Une grave crise sociale touche l’île depuis le 17 novembre. Sur place, les produits de première nécessité, notamment les médicaments, commencent à manquer.

Grandes surfaces bloquées, rayons vides, près de 3.000 conteneurs pas déchargés, stations-service fermées… Le mouvement des «gilets jaunes» paralyse totalement l’île de la Réunion depuis le 17 novembre. Les «gilets jaunes» ont même récemment été rejoints par les «cirés jaunes», des petits pêcheurs en colère, comme l’expliquent nos confrères de Réunion la 1ère. Au cœur des revendications: l’arrêt des taxes, et des mesures contre la vie chère.

» LIRE AUSSI – Déçus, les «gilets jaunes» appellent à manifester samedi

Pour tenter de calmer la colère des Réunionnais, la ministre des Outre-mer Annick Girardin se rend ce mercredi sur l’île «pour dialoguer», comme elle l’expliquait hier sur France info. Annick Girardin devrait notamment faire des annonces sur le coût de la vie. Dès lundi, elle avait annoncé une baisse immédiate du prix des carburants. Pas sûr toutefois que cette volonté d’apaisement suffise. Sur les réseaux sociaux, des appels à un blocage total de l’île ont en effet été lancés pour l’arrivée de la ministre.

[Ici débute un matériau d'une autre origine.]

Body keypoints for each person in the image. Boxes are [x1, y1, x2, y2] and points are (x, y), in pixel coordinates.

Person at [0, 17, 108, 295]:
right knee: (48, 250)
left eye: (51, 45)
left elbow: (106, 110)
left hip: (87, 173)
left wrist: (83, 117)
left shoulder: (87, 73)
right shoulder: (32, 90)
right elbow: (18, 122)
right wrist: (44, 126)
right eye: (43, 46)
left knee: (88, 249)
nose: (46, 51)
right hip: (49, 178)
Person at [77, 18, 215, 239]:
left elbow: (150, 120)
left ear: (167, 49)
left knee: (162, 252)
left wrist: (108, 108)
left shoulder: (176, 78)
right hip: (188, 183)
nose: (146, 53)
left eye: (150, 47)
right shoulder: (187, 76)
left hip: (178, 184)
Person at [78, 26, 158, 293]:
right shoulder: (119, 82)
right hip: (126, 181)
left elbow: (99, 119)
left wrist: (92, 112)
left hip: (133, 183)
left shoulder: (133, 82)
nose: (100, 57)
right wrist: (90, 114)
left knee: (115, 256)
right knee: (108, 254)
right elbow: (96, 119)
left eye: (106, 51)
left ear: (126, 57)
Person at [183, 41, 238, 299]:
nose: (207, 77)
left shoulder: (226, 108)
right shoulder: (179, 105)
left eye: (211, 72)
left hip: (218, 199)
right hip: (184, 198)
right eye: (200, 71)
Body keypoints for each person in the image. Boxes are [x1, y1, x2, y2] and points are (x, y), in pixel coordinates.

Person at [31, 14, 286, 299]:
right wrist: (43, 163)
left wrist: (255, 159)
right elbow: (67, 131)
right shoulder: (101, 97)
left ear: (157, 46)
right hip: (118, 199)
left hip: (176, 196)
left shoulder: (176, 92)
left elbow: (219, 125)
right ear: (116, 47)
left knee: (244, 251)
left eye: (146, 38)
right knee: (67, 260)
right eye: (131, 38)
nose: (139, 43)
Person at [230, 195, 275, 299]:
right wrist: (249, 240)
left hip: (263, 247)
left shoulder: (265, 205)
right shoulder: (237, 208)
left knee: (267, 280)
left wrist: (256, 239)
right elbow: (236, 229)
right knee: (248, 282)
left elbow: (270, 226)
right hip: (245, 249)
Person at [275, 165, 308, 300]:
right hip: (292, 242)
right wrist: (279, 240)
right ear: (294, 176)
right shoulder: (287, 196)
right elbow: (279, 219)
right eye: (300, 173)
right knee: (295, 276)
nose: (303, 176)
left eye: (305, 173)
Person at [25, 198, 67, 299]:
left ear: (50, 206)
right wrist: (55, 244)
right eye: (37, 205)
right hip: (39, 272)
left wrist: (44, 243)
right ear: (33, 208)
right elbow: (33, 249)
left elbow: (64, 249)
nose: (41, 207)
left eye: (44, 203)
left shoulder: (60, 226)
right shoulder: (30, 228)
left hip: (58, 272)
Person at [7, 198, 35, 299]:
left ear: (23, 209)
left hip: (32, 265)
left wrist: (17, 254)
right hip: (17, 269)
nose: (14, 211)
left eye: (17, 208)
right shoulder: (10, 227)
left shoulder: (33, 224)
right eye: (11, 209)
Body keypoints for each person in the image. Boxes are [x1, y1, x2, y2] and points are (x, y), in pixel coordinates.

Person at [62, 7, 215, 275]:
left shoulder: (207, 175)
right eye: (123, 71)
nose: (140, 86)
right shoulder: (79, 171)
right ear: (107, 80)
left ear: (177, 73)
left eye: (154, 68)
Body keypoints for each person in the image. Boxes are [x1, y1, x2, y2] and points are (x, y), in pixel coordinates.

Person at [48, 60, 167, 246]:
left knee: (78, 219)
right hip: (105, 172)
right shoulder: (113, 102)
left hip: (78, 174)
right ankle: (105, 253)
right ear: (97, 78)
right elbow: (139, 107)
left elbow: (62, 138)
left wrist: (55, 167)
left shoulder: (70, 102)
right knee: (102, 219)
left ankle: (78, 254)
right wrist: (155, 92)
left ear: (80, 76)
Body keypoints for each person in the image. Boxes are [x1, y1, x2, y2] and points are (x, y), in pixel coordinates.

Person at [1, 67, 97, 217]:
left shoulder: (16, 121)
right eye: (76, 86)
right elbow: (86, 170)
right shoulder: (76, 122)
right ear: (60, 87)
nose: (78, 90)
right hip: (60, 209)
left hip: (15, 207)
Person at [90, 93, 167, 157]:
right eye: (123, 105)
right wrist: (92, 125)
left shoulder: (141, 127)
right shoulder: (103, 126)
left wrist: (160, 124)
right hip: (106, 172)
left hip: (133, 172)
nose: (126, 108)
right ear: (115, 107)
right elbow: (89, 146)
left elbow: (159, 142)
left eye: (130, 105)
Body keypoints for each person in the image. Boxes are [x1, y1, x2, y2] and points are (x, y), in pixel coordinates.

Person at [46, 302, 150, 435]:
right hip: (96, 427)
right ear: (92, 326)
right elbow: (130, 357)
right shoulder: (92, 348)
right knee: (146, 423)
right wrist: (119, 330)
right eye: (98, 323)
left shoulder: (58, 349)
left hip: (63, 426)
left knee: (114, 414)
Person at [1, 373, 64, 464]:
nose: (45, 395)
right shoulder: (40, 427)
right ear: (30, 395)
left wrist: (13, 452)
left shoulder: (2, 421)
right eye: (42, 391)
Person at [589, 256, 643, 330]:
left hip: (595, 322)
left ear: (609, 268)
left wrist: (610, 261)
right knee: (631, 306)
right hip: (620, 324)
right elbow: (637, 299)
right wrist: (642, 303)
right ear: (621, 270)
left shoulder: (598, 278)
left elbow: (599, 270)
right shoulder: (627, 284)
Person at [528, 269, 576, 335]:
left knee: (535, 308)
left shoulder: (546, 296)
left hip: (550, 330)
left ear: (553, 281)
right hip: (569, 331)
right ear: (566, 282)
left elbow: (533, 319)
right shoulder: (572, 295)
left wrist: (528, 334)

Commerces, écoles, hôpitaux…: l’île est à l’arrêt

«L’île de la Réunion est en arrêt total, toute l’économie est bloquée», expliquait lundi au Figaro Nadia Ramassamy, députée apparentée LR dans la 6ème circonscription de La Réunion. Selon elle, «les gilets jaunes bloquent l’entrée des grandes surfaces et font pression pour que les commerçants ferment». Des propos que nous confirme un entrepreneur qui vit sur place. Il évoque des «intimidations afin d’obliger les commerçants à être solidaires en fermant ou à nourrir les manifestants». Une vidéo relayée par le site réunionnais Freedom confirme ses propos et montre des «gilets jaunes» demandant de la viande, de l’eau et du saucisson aux commerçants par solidarité. L’entrepreneur parle également de «racket» aux barrages mis en place par les «gilets jaunes». «Samedi matin, quand je suis arrivé, on m’a réclamé 10 euros pour passer. J’ai préféré attendre», explique-t-il.

Résultat de cette situation: les rayons des magasins sont vides car ils ne sont plus du tout approvisionnés. Les produits de première nécessité, comme le riz ou la viande, sont concernés, détaille Nadia Ramassamy, rappelant que l’île de la Réunion «importe la plupart de ses produits». D’après la députée, «les agriculteurs ne peuvent même plus nourrir leurs animaux ou écouler leurs viandes». Autre difficulté majeure: l’approvisionnement en carburant. Le port de commerce est en effet bloqué et de nombreux automobilistes peinent à faire le plein.